Een aantal veiligheidsregio’s stelde al eerder vast dat bedrijven die aan de criteria voor de PGS 31 voldoen zich vaak toch niet goed hadden voorbereid op incidentscenario’s rond hun opslagtanks. Aan de andere kant waren voor specialisten IV de mogelijkheden van de oude versie te beperkt om goed onderbouwd maatregelen voor te schrijven aan de bewuste bedrijven. Die mogelijkheden zijn met de PGS-nieuwe stijl aanzienlijk ruimer. De organisatoren van de trainingsronde hopen dat de train-de-trainersessies bijdragen aan het vergroten van de kennis over de toch belangrijke PGS 31 in de achterban bij de veiligheidsregio’s.

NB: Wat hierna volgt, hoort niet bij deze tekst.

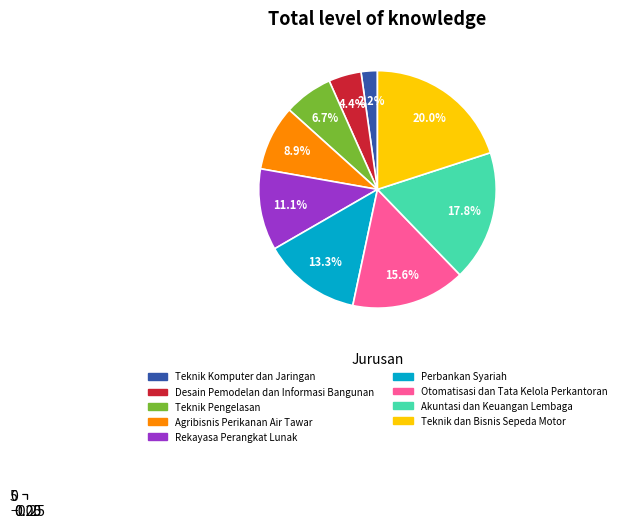

Which category has the biggest portion of the pie?

Teknik dan Bisnis Sepeda Motor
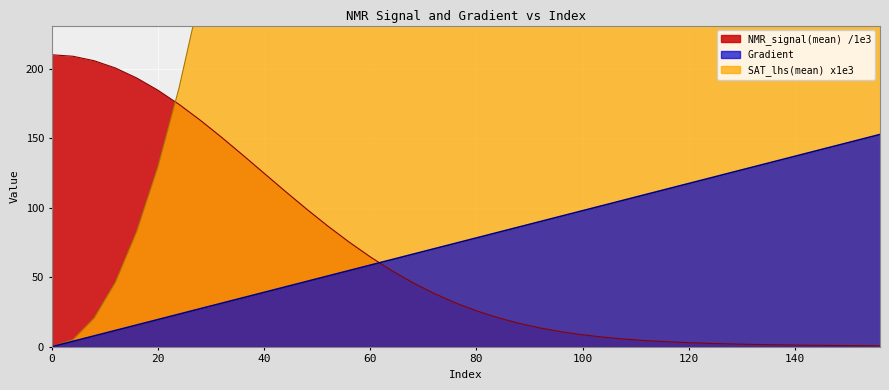

True or false: SAT_lhs(mean) and Gradient cross at least once.

False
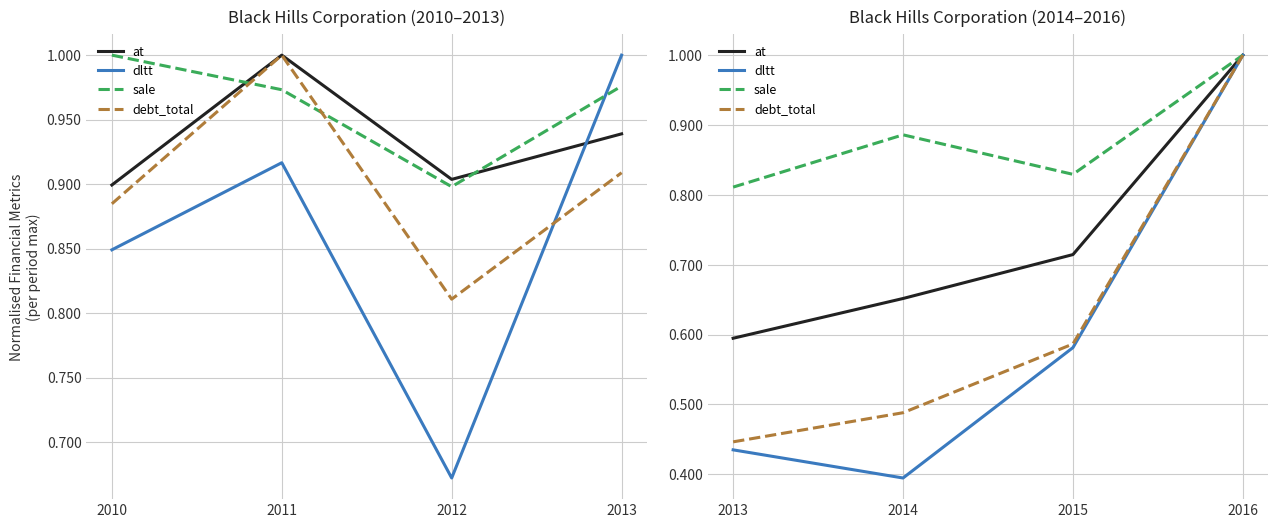

What is the minimum value for at?

0.6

De Bie: “Dat is nodig, want de inhoud is wezenlijk anders dan in de vorige versie. We gaan ervan uit dat de nu opgeleide medewerkers bij hun collega’s binnen de veiligheidsregio’s gaan benadrukken dat de richtlijn van toepassing is op heel veel bedrijfssituaties en ze vertrouwd maken met de methodiek en de mogelijkheden om scenario’s rond deze bedrijven praktisch te benaderen en te beheersen. Zowel qua risicobeheersing als qua incidentbestrijding.”